A grim reaper-type drives the story, which is less about the violence that follows and more about a man who’s too old for this shit trying to keep up with the punishment that the new kids go through.
He’s a bad man who does bad things, but you can’t help but root for him along the way, since it’s not like most of the people he’s beating up weren’t asking for it to begin with.

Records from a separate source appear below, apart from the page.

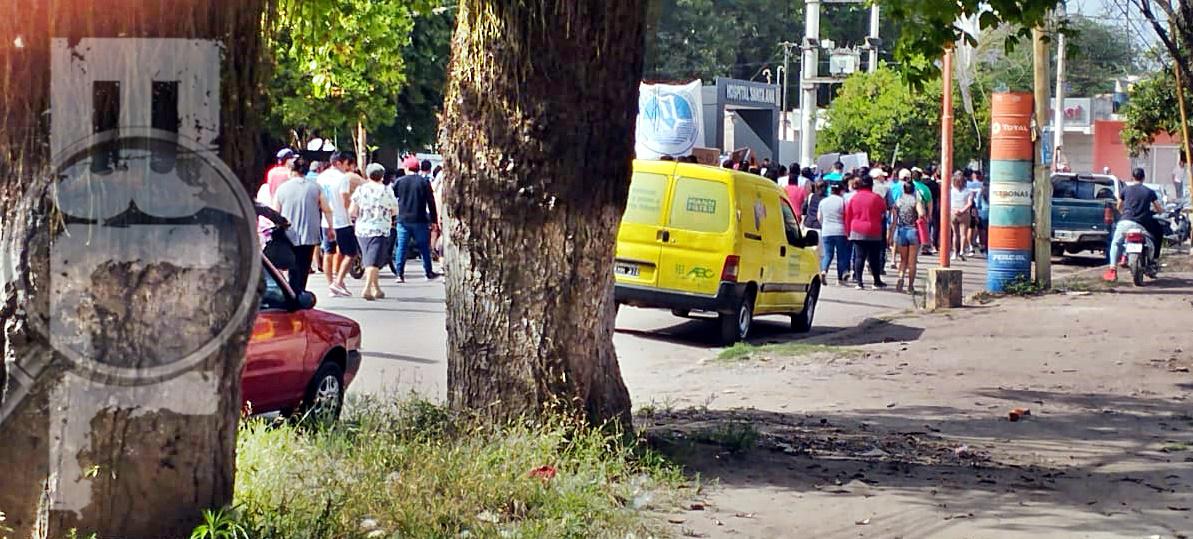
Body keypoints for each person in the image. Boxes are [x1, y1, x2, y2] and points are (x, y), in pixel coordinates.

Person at [274, 157, 335, 295]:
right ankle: (300, 291)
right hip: (310, 233)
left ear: (291, 170)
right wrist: (331, 228)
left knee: (292, 265)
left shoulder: (282, 188)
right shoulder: (315, 187)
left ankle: (292, 291)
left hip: (288, 233)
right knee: (304, 265)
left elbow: (275, 212)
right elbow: (326, 209)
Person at [1104, 168, 1166, 281]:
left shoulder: (1125, 190)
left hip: (1125, 222)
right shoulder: (1149, 192)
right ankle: (1154, 259)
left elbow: (1119, 206)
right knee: (1157, 233)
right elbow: (1158, 208)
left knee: (1116, 243)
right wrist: (1161, 211)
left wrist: (1124, 214)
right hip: (1142, 224)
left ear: (1132, 177)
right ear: (1143, 178)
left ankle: (1112, 270)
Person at [350, 163, 400, 300]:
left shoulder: (361, 190)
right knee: (373, 261)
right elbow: (395, 210)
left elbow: (352, 211)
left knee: (370, 258)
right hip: (380, 228)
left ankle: (376, 289)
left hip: (362, 229)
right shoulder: (386, 190)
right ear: (382, 176)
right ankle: (367, 288)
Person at [317, 151, 359, 296]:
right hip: (342, 221)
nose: (348, 167)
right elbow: (345, 199)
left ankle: (331, 285)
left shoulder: (321, 177)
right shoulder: (343, 178)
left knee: (328, 253)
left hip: (326, 221)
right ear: (339, 163)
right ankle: (338, 281)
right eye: (347, 163)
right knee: (350, 253)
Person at [393, 156, 440, 282]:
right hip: (420, 219)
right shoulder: (424, 182)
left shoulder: (399, 182)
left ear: (406, 168)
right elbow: (431, 202)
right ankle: (428, 272)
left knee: (401, 247)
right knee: (424, 247)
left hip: (403, 219)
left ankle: (399, 274)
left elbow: (393, 198)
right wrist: (434, 220)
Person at [844, 174, 888, 289]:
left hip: (857, 229)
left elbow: (848, 216)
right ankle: (876, 281)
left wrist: (848, 231)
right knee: (874, 257)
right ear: (871, 185)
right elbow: (883, 212)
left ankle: (859, 282)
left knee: (859, 257)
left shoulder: (854, 198)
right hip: (874, 230)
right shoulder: (877, 198)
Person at [892, 180, 926, 293]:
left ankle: (901, 277)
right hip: (913, 231)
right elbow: (921, 214)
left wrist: (891, 233)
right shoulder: (916, 201)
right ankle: (910, 286)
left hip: (901, 231)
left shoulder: (899, 201)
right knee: (912, 262)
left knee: (903, 260)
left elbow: (894, 217)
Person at [817, 182, 850, 285]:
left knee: (828, 254)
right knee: (841, 255)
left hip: (827, 230)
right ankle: (840, 279)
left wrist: (824, 224)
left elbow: (819, 217)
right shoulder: (843, 201)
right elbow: (847, 216)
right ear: (840, 191)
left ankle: (824, 270)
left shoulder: (823, 201)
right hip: (840, 230)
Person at [948, 172, 973, 261]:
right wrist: (962, 210)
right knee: (963, 234)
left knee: (955, 234)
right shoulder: (969, 191)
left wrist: (954, 210)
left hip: (953, 212)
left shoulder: (951, 191)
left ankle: (955, 252)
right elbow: (970, 203)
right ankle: (962, 251)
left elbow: (948, 202)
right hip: (964, 213)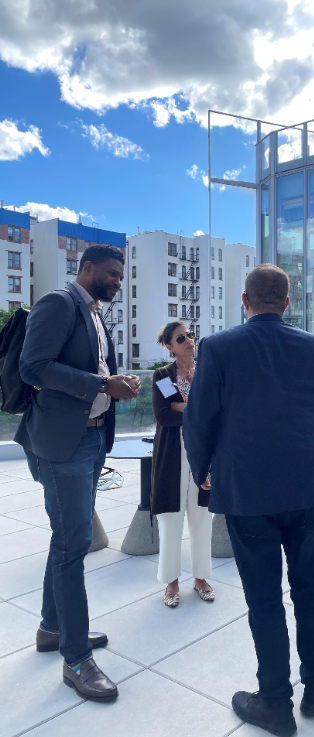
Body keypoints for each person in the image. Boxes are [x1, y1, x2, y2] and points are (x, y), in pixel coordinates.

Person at [183, 264, 314, 737]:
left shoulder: (218, 346)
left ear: (245, 301)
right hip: (306, 485)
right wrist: (301, 448)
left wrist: (203, 470)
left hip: (246, 489)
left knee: (264, 598)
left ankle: (274, 700)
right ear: (288, 303)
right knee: (310, 587)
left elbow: (199, 419)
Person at [16, 244, 141, 702]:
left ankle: (52, 629)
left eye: (121, 276)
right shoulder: (58, 302)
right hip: (62, 445)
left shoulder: (94, 312)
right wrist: (100, 384)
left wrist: (116, 380)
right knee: (73, 546)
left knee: (67, 540)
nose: (117, 281)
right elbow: (34, 367)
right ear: (85, 268)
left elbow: (91, 366)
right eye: (111, 273)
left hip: (89, 438)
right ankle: (75, 659)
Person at [151, 322, 213, 608]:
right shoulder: (163, 376)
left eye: (190, 335)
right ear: (169, 347)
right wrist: (196, 409)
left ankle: (201, 577)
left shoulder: (206, 372)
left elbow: (216, 412)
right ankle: (171, 581)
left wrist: (183, 406)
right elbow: (164, 416)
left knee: (202, 517)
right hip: (171, 455)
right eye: (180, 338)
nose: (188, 340)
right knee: (171, 520)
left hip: (202, 454)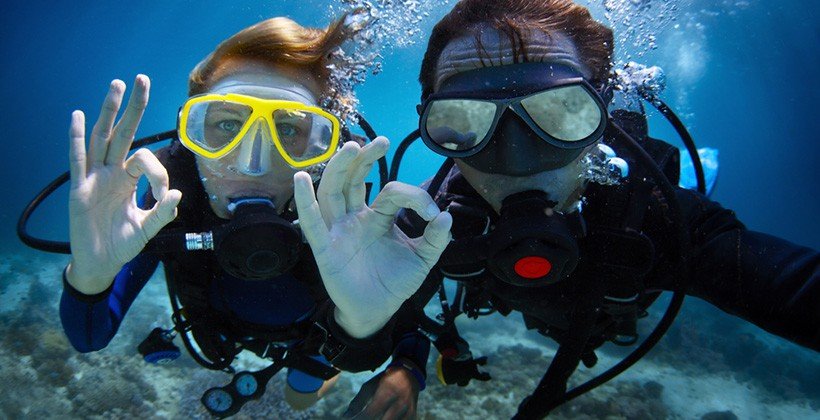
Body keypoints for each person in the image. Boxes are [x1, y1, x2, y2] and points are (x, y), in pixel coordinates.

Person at [346, 0, 820, 418]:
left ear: (602, 113)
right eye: (463, 121)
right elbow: (371, 323)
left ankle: (703, 171)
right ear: (434, 126)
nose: (516, 161)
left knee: (694, 184)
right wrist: (382, 340)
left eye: (561, 112)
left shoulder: (655, 216)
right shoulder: (430, 216)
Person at [59, 14, 451, 416]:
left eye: (290, 131)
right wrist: (90, 276)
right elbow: (90, 337)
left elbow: (404, 312)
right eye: (227, 124)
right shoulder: (169, 201)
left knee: (299, 398)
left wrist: (381, 347)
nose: (253, 165)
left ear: (325, 151)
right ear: (190, 136)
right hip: (222, 335)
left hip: (312, 341)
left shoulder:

No Country and Michael Clayton start off wearing each other down while There Will Be Blood and Juno square off. At just about eight minutes in, No Country and There Will Be Blood square off for the first time, taking it to each other while Juno is eliminated at 8:39 after a Pedigree facebuster from Michael Clayton. There Will Be Blood busts No Country For Old Men wide open with a brazen chairshot, but it’s not enough to put it away. A double team weakens the favorite, but the alliance between Clayton and There Will Be Blood fades quickly. Michael Clayton uses some timely reversals to stay in the match. A Doomsday Device from Clayton and There Will Be Blood has No Country On the Topes, but it just keeps coming, chokeslamming Clayton to keep hope alive. Unfortunately, the comeback doesn’t last, as a Pedigree facebuster from Michael Clayton takes No Country For Old Men out at 15:58. The brawl spills outside the ring, where No Country wreaks havoc on everyone for its elimination. After receiving a Tombstone piledriver, There Will Be Blood stumbles back into the ring, where a reverse atomic drop from Michael Clayton seals the deal at 20:55.
Your Oscar winner for Best Picture, Michael Clayton!